Part of the reason lies in a group of people who pour money into our political system but don't necessarily want the same things that ordinary Americans want. In fact, some of these people benefit from municipal crises, breaking teachers unions, and increasing the fear of the workforce. They fall disproportionately into the group that Harvard professor Lawrence Lessig identified as "the funders" in his recent TedX Talk in San Antonio, Texas. The increasing power of this group produces political contortions by buying results in Congress that do nothing for regular folks. Their influence also steers President Obama to focus on his reelection rather than trying to change the climate of opinion and become America's Great Persuader. The public has now heard the conservative mantra that government is the problem and not the solution for 40 years. Couple that with the experience of valid rage following the bank bailouts, and it's not surprising that the public overwhelmingly feels that the government has become an instrument of the wealthy and powerful. Strong leadership is needed to challenge this narrative. But the President seems content to conform to the prevailing suspicion of government. He fails to convince the public that the government can have an active response to the jobs crisis — a response that benefits them, not monied interests.

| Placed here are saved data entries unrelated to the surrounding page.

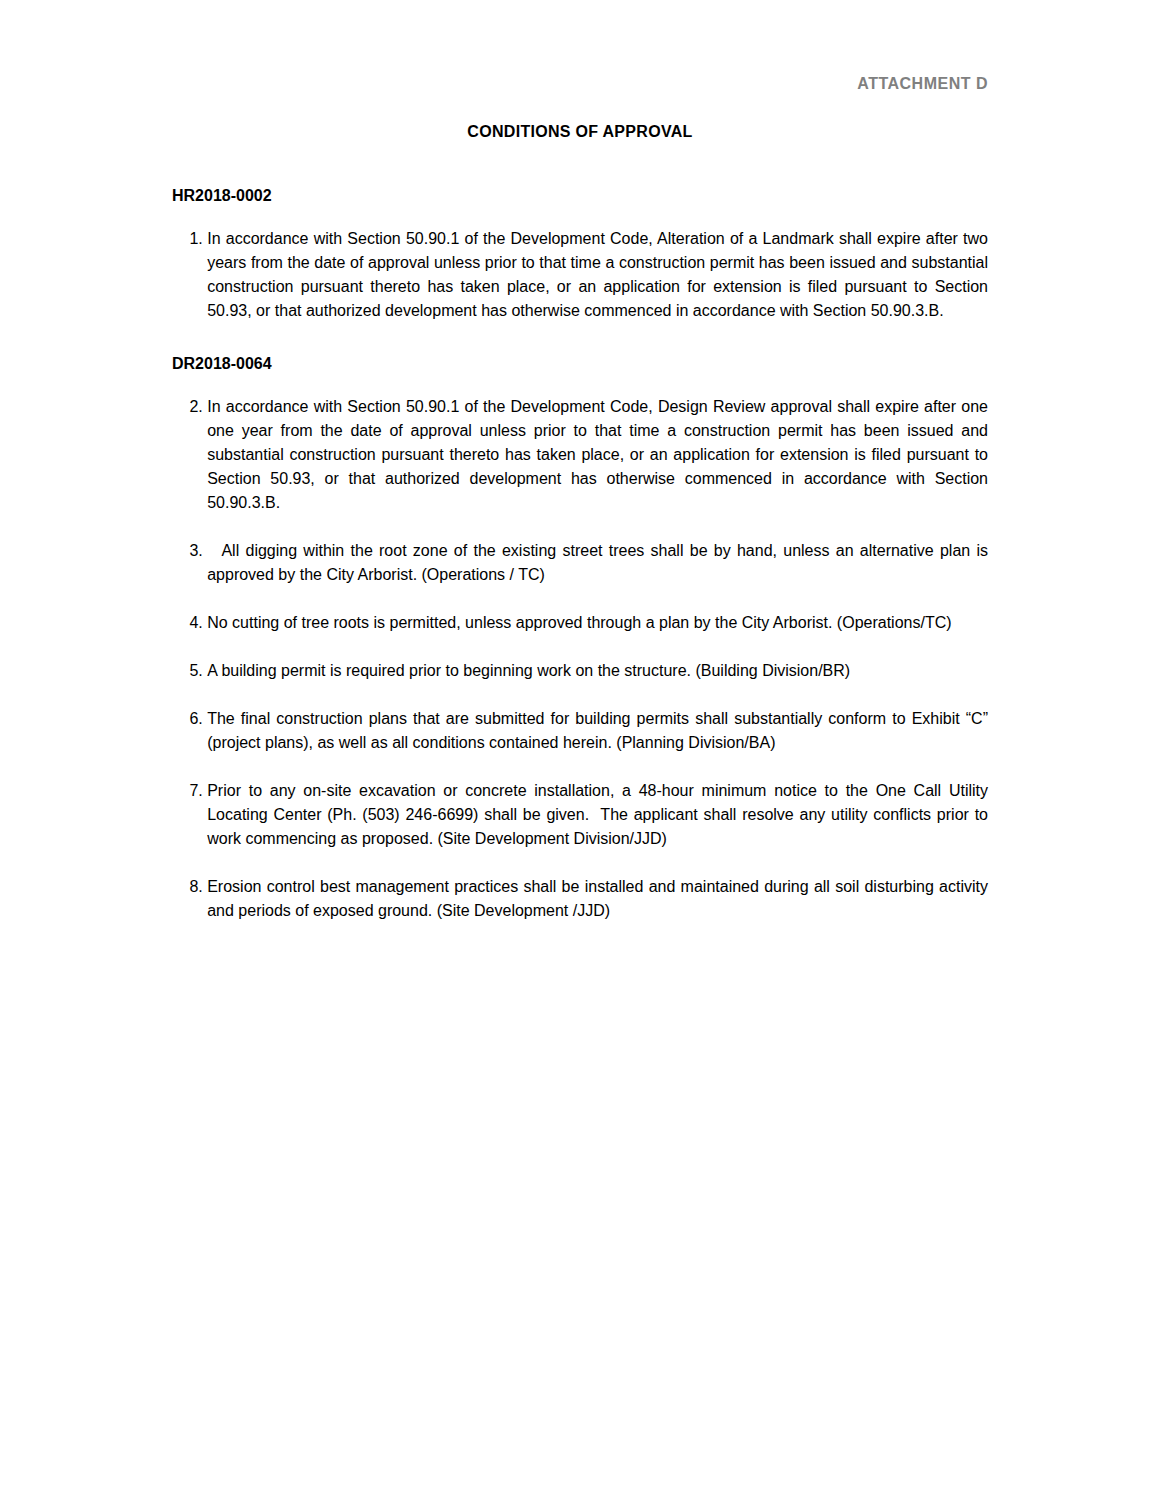ATTACHMENT D
CONDITIONS OF APPROVAL
HR2018-0002
In accordance with Section 50.90.1 of the Development Code, Alteration of a Landmark shall expire after two years from the date of approval unless prior to that time a construction permit has been issued and substantial construction pursuant thereto has taken place, or an application for extension is filed pursuant to Section 50.93, or that authorized development has otherwise commenced in accordance with Section 50.90.3.B.
DR2018-0064
In accordance with Section 50.90.1 of the Development Code, Design Review approval shall expire after one one year from the date of approval unless prior to that time a construction permit has been issued and substantial construction pursuant thereto has taken place, or an application for extension is filed pursuant to Section 50.93, or that authorized development has otherwise commenced in accordance with Section 50.90.3.B.
All digging within the root zone of the existing street trees shall be by hand, unless an alternative plan is approved by the City Arborist. (Operations / TC)
No cutting of tree roots is permitted, unless approved through a plan by the City Arborist. (Operations/TC)
A building permit is required prior to beginning work on the structure. (Building Division/BR)
The final construction plans that are submitted for building permits shall substantially conform to Exhibit “C” (project plans), as well as all conditions contained herein. (Planning Division/BA)
Prior to any on-site excavation or concrete installation, a 48-hour minimum notice to the One Call Utility Locating Center (Ph. (503) 246-6699) shall be given. The applicant shall resolve any utility conflicts prior to work commencing as proposed. (Site Development Division/JJD)
Erosion control best management practices shall be installed and maintained during all soil disturbing activity and periods of exposed ground. (Site Development /JJD)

And that suits many funders in the top 3 percent of the wealth distribution just fine.
As top key administration officials appeared before the Senate banking committee on Thursday to plead for more money to enforce the so-called Dodd-Frank act, Republicans admitted that they were aiming to dismantle and defund the law.
"We should slow a lot of that down," said Alabama Sen. Richard Shelby, the top Republican on the panel. "A lot of us voted against and oppose Dodd-Frank. Obviously, we'd repeal it. So I certainly don't think we should rush to implement it."
When asked whether taking down funding levels is a "legitimate" way to slow the process of implementation, Shelby responded: "Always." ...
But there's a risk for Shelby and other Republicans who want to break up the Wall Street law — financial reform didn't rattle voters the same way the health debate did. The GOP will have a tougher case to make against Dodd-Frank while still appearing sensitive to the causes of the 2008 financial meltdown and its residual effects. Senate Majority Whip Dick Durbin (D-Ill.) warned Thursday that failure to fund the reform law will be "a step backwards, and it is a dangerous step for the American economy."